If you and your spouse own a property jointly and you both live there, you can potentially exclude up to $250,000 of your share of the gain on your separate return if the property is sold. Your spouse can do the same. 

If you and your spouse own two properties separately and live in them separately, you can potentially exclude up to $250,000 of gain on the sale of your property. Your spouse can do the same on the sale of his or her property.       

Surviving spouse  

If your spouse died and you have not remarried, you cannot file a joint return for any year after the year in which your spouse died. Not too long ago, this little rule could have prevented you from taking advantage of the larger $500,000 exclusion that is allowed to joint filers, because you would have been limited to the smaller $250,000 single-filer exclusion if you sold your home in a year after the year in which your spouse died. Our beloved Congress addressed this problem but did not completely cure it. 

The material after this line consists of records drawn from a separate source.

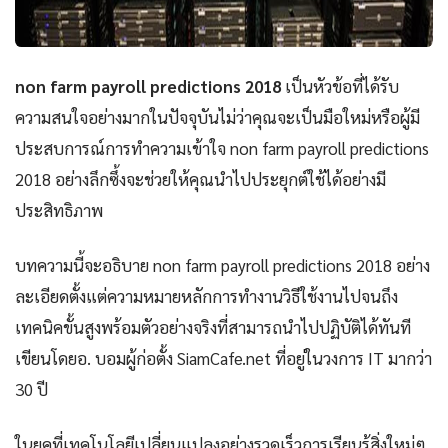
non farm payroll predictions 2018
เป็นหัวข้อที่ได้รับ
ความสนใจอย่างมากในปัจจุบันไม่ว่าคุณจะเป็นมือใหม่หรือผู้มี
ประสบการณ์การทำความเข้าใจ non farm payroll predictions
2018 อย่างลึกซึ้งจะช่วยให้คุณนำไปประยุกต์ใช้ได้อย่างมี
ประสิทธิภาพ
บทความนี้จะอธิบาย non farm payroll predictions 2018 อย่าง
ละเอียดตั้งแต่ความหมายหลักการทำงานวิธีใช้งานไปจนถึง
เทคนิคขั้นสูงพร้อมตัวอย่างจริงที่สามารถนำไปปฏิบัติได้ทันที
เขียนโดยอ. บอมผู้ก่อตั้ง SiamCafe.net ที่อยู่ในวงการ IT มากว่า
30 ปี
ในยุคที่เทคโนโลยีเปลี่ยนแปลงอย่างรวดเร็วการเรียนรู้สิ่งใหม่ๆ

Under today’s rules, an unmarried surviving spouse can claim the larger $500,000 gain exclusion for a principal residence sale that occurs within two years after the spouse’s date of death, assuming all the other requirements for the $500,000 exclusion were met immediately before the spouse died. Beware: since the two-year eligibility period for the larger exclusion begins on the date of the spouse’s death, a sale that occurs in the second calendar year following the year of death but more than 24 months after the date of death won’t qualify for the larger $500,000 gain exclusion. You have to get the timing just right to qualify.   

Reduced gain exclusion when you don’t meet all the timing rules 

What happens when you fail to meet all the aforementioned qualification rules? For example, you might sell your home for a healthy profit after living there only 18 months instead of the required two years. Or you might sell your current home less than two years after excluding gain from the sale of a previous residence. Must you pay tax on the entire gain when you make such a “premature” sale? Not necessarily. IRS regulations allow you to claim a reduced exclusion (some fraction of the full $250,000 or $500,000 amount) in quite a few circumstances.    

The reduced exclusion equals the full $250,000 single-filer or $500,000 joint-filer exclusion (whichever applies) multiplied by a fraction. The numerator is the shorter of: (1) the aggregate period of time the property is owned and used as your principal residence during the five-year period ending on the sale date or (2) the period between the last sale for which you claimed an exclusion and the sale date for the home currently being sold. The denominator is two years (12 months or 730 days). That sounds more complicated than it really is. Here are some clarifying examples.  

Example 3: You and your spouse file jointly. Due to a job change that required a long-distance move, you sold your home, which you had owned and used as your principal residence for 11 months. Because you bought at exactly the right time, you snagged a $200,000 gain. You are entitled to a reduced gain exclusion of $229,167 ($500,000 x 11/24). So, you can exclude the entire gain for federal income tax purposes.   

Example 4: You sold your previous home 15 months ago and claimed the gain exclusion privilege. Due to health reasons, you are now about to close on the sale of your current home, which you’ve owned and used as your principal residence for 15 months, for a $125,000 gain. You are entitled to a reduced gain exclusion of $156,250 ($250,000 x 15/24). So, you can exclude the entire gain for federal income tax purposes.    

Eligibility for reduced exclusion

The reduced exclusion deal is only available when you sell your home due to: 

* A change of place of employment.

* Health reasons.

* Other unforeseen circumstances, as specified by the IRS. 

For details on eligibility for a reduced exclusion, see IRS Publication 523 (Selling Your Home) at www.irs.gov.

The bottom line

As I said at the beginning, the home-sale gain exclusion break can be one of the best tax-saving deals of your life. And you can qualify in some circumstances that might surprise you.